Example: Eye Color Section

Photo of an eye

This is a typical frequency table for a single categorical variable. A sample of n = 96 persons is obtained, and the eye color of each person is recorded. The table then summarizes the responses by their frequencies.

Eye color Count
Brown 46
Blue 22
Green 26
Other 2
Total 96
Analysis
Notice that brown, blue, green, and other have no intrinsic ordering. The response variable, eye color, is therefore an unordered categorical or nominal variable.

Example: Admissions Data Section

A university offers only two-degree programs: English and computer science. Admission is competitive, and there is suspicion of discrimination against women in the admission process. Here is a two-way table of counts of all applicants by sex and admission status. These data can be used to measure the association between the sex of the applicants and their success in obtaining admission.

  Admit Deny Total
Male 35 45 80
Female 20 40 60
Total 55 85 140
Analysis
In this case, the four counts in white represent numbers of joint events because combinations of both variables are considered, whereas the counts in gray are marginal counts for sex and admission status, respectively.

Example: Attitudes Towards War Section

Hypothetical attitudes of n = 116 people towards war. They were asked to state their opinion on a 5 point scale regarding the statement: "This is a necessary war".

Attitude Count
Strongly disagree 35
Disagree 27
Agree 23
Strongly agree 31
Total 116
Analysis
The response categories in this example are clearly ordered, but no objectively defined numerical scores can be attached to the categories. The response variable, attitude, is therefore said to be an ordered categorical or an ordinal variable.

Example: Attitudes Towards War (cont.) Section

Working from the example above, suppose now that in addition to the four ordered categories, outcomes where the person wasn't sure or refused to answer were also recorded, giving n = 130 total counts divided up as follows.

Attitude Count
Strongly disagree 35
Disagree 27
Agree 23
Strongly agree 31
Not sure 6
Refusal 8
Total 130
Analysis
The placement of "not sure" and "refusal" in the ordering is questionable. We would say that this response is partially ordered.

Example: Dice Rolls Section

Suppose a six-sided die is rolled 30 times, and the die face that comes up is recorded. One possible set of outcomes is tabulated below.

Face Count
1 3
2 7
3 5
4 10
5 2
6 3
Total 30
Analysis
Note that the die faces are essentially labels and could reasonably be considered nominal or ordinal, depending on the context.

Example: Number of Children in Families Section

Here's an example where the response categories are numerically meaningful: the number of children in n = 100 randomly selected families.

Number of children Count
0 19
1 26
2 29
3 13
4-5 11
6+ 2
Total 100
Analysis
The original data has been coarsened into six categories (0, 1, 2, 3, 4–5, 6+). These categories are still ordered, but—unlike the previous example—the categories have objectively defined numeric values attached to them. We can say that this table represents coarsened numeric data.
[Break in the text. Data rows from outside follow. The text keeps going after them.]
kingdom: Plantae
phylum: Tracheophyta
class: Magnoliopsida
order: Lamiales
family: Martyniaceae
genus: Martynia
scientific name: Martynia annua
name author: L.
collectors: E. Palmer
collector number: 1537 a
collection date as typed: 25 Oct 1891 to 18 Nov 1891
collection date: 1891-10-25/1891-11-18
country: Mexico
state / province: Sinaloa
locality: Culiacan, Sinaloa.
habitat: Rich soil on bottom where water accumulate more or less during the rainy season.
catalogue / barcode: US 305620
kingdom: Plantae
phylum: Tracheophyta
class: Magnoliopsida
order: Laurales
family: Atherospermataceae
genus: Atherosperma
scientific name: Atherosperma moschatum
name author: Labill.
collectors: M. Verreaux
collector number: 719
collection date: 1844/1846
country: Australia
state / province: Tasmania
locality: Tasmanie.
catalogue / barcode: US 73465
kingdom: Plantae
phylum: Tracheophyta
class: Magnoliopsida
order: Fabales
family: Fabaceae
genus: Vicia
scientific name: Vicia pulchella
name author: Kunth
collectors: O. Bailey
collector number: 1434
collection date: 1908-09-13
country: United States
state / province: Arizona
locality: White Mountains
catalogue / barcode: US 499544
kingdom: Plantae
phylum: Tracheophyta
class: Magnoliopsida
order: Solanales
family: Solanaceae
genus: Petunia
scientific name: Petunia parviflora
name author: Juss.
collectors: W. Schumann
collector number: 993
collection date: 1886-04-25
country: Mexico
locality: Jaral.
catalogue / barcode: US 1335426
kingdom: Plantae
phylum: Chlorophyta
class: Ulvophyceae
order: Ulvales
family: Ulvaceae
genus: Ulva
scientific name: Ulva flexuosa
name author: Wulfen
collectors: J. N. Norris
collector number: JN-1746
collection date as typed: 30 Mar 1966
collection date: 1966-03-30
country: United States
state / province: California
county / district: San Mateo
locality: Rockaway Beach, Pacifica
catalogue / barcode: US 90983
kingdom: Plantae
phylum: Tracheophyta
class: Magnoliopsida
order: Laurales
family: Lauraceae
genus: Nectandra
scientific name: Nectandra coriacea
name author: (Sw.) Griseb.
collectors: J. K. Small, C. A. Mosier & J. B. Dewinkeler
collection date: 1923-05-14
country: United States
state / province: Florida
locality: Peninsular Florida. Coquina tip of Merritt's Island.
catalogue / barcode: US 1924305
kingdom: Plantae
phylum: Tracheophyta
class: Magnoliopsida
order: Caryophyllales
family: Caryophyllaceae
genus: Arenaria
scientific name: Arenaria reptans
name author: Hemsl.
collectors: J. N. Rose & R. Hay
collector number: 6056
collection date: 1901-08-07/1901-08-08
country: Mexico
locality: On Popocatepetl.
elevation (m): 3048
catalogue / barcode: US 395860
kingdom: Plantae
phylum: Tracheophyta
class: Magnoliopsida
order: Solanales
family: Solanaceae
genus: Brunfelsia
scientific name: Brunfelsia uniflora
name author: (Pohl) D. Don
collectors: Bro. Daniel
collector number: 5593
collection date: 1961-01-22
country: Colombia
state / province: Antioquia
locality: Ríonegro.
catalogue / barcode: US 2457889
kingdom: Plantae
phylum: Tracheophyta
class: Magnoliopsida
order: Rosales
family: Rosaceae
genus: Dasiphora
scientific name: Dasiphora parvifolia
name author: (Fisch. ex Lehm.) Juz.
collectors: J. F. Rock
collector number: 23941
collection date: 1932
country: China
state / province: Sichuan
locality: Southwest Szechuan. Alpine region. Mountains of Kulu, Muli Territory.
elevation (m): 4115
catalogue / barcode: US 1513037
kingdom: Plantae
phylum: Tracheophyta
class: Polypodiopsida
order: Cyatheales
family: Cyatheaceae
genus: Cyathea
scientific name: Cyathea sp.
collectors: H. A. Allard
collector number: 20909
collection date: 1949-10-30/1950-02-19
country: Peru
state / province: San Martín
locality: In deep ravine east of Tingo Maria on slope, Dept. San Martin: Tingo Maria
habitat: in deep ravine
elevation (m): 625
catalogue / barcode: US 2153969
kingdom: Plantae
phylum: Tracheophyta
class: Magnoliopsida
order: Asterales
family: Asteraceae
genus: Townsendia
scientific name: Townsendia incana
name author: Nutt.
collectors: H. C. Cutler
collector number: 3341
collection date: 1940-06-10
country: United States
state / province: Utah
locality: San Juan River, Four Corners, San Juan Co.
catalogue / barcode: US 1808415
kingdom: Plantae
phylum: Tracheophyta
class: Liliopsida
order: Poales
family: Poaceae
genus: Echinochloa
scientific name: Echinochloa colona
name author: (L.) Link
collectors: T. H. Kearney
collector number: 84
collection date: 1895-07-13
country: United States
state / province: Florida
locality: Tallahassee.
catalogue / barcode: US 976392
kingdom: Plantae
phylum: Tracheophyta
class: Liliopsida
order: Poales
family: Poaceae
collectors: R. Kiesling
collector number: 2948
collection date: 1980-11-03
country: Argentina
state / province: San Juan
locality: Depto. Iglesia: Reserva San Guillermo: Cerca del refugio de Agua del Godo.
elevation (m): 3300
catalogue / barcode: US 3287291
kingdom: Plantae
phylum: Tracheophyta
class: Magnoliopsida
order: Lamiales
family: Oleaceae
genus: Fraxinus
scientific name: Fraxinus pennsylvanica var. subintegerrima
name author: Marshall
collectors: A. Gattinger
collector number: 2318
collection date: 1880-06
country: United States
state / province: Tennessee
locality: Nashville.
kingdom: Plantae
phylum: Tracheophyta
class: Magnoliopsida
Example: Household Incomes Section

The variable in this example is total gross income, recorded for a sample of n = 100 households.

Income Count
below \$10,000 11
\$10,000–\$24,999 23
\$25,000–\$39,999 30
\$40,000–\$59,999 24
\$60,000 and above 12
Total 100
Analysis

The original data (raw incomes) were essentially continuous, but any type of data, continuous or discrete, can be grouped or coarsened into categories.

Grouping data will typically result in some loss of information. How much information is lost depends on

  • the number of categories and
  • the question being addressed.

In this example, grouping has somewhat diminished our ability to estimate the mean or median household income. Our ability to estimate the proportion of households with incomes below \$10,000 has not been affected, but estimating the proportion of households with incomes above \$75,000 is now virtually impossible.